The author of GDRcopy is the expert in this area, I know relatively little about GPUdirect (and less than txbob, I am reasonably sure).

When you run the bandwidth test app, you are not measuring the throughput of the complete transfer chain between two PCIe devices, just PCIe device <-> system memory, which is not the same.

As txbob points out, GPUdirect is intended for situations where a non-GPU PCIe device communicates with a GPU PCIe device, and in my understanding in many cases the limit on maximum throughput between the devices will be the non-GPU PCIe device.
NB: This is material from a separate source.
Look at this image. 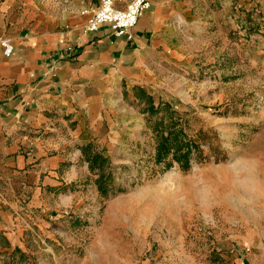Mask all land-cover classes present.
<instances>
[{"label": "rangeland", "instance_id": "1", "mask_svg": "<svg viewBox=\"0 0 264 264\" xmlns=\"http://www.w3.org/2000/svg\"><path fill=\"white\" fill-rule=\"evenodd\" d=\"M181 1L176 34L190 39L162 71L156 110L112 151L84 144L75 196L50 200L46 226L28 233L31 260L0 264H264V0ZM162 119L198 145L187 168L157 160Z\"/></svg>", "mask_w": 264, "mask_h": 264}, {"label": "crops", "instance_id": "2", "mask_svg": "<svg viewBox=\"0 0 264 264\" xmlns=\"http://www.w3.org/2000/svg\"><path fill=\"white\" fill-rule=\"evenodd\" d=\"M131 1L113 0L118 9ZM183 4L150 0L117 37L108 25L85 30L99 0H0V259L31 260L28 233L46 226L50 200L75 196L84 144L118 148L149 101H162V71L190 39L176 34Z\"/></svg>", "mask_w": 264, "mask_h": 264}, {"label": "built area", "instance_id": "3", "mask_svg": "<svg viewBox=\"0 0 264 264\" xmlns=\"http://www.w3.org/2000/svg\"><path fill=\"white\" fill-rule=\"evenodd\" d=\"M150 6V0H132L125 9L114 6L113 0H99V5L89 15L85 30L96 32L103 25L110 26L113 34L117 37L128 36L137 24L143 10ZM3 54L10 57L14 47L8 38L1 40Z\"/></svg>", "mask_w": 264, "mask_h": 264}, {"label": "trees", "instance_id": "4", "mask_svg": "<svg viewBox=\"0 0 264 264\" xmlns=\"http://www.w3.org/2000/svg\"><path fill=\"white\" fill-rule=\"evenodd\" d=\"M150 111L153 112L156 110L153 101L150 100ZM170 104L165 103L162 106V110L169 111ZM165 122L162 119V132H160L159 140L156 147V157L159 162L166 161L170 156H172L173 161L166 163V169L170 168L173 165V162H177L178 164L182 165L184 168H187L190 165V159L192 157L193 151L198 149V145L188 138V135L179 128L177 122L169 120V128L168 130L165 129ZM166 131V132H165ZM159 133V132H158ZM86 147L91 148V145H87ZM86 153L87 161L90 162V166L92 169L99 166L101 163L100 155L94 154L93 158H91ZM100 183V192L106 193L103 189V176L101 178Z\"/></svg>", "mask_w": 264, "mask_h": 264}, {"label": "bare ground", "instance_id": "5", "mask_svg": "<svg viewBox=\"0 0 264 264\" xmlns=\"http://www.w3.org/2000/svg\"><path fill=\"white\" fill-rule=\"evenodd\" d=\"M174 175H176V173L170 172L169 175H168V177L169 178H172V177H174ZM167 180H168V178H167Z\"/></svg>", "mask_w": 264, "mask_h": 264}]
</instances>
Compared to the “pedestrian” solution (non-GPU PCIe device -> system memory -> GPU PCIe device) GPUdirect offers better latency even where it would not improve maximum throughput, and that is often the advantage developers are after (I note that for many interfaces, lower latency helps improve effective throughput).

Thanks njuffa. I had just assumed that with modern fpgas that are v3x16 they should easily be able to hit the same rates that the GPU to GPU copies do. Most of the papers seem to indicate that there is something hidden going on where you can’t actually achieve even close to the full rate because of throttling. The last one I read tried the GPU as the master and the fpga as the master, and the results were still fairly poor. I’ve also seen some tests where they do RDMA through mellanox cards from GPU to GPU, and on a 100Gbps adapter it saturates at 80Gbps.

Once you have three entities in play (root complex in the CPU, two PCIe devices of different kind), I would imagine things become quite tricky: the combination of transfer sizes, amount of buffering in each component, plus communication latency make it challenging to reach the theoretical throughput.

Based on past experience working on embedded systems I know how difficult it can be to determine what’s actually limiting performance in such scenarios, even when you have a logic analyzer hooked up to the interconnect. I have not dealt with FPGAs (Xilinx, specifically) since the 1990s, so I cannot speak to interface issues with modern incarnations. You would really want to consult with an expert specialized in interconnects if you need to maximize PCIe throughput with currently available hardware.

You are quoting about 80 Gb/sec for “RDMA through mellanox cards from GPU to GPU”. I take this to mean the even longer chain GPU #1 -> root complex CPU #1 -> IB adapter #1 -> IB adapter #2 -> root complex CPU #2-> GPU #2. If that is what you meant, I would consider achieving an end-to-end throughput of 80 Gb/s a great result.

Hi njuffa, in this case there is a single avago pcie switch which both the mellanox and GPU are on. It should not be traversing the CPU at all. In the case you are talking about where the GPU and Nic are hooked up directly to the CPU I would also expect higher performance since the CPU is technically not part of the transfer. It’s simply acting as a pcie switch. But I don’t have enough experience with how the CPU’s pcie capabilities would act in that case. Certainly if the data actually had to go through the CPU (out to memory or through the cache) I would expect from lower performance.

I am not familiar with the internal architectures of PCIe switches, but presumably such a switch contains multiple such root complex, whereas a CPU typically just contains one? I am still not clear what kind of communication topology you are talking about, maybe draw an ASCII diagram of that?

In any event this starts to go heavily into territory I know nothing about. I don’t know what end goal you are pursuing with this exporation, but it seems you should consult with an expert in modern interconnects.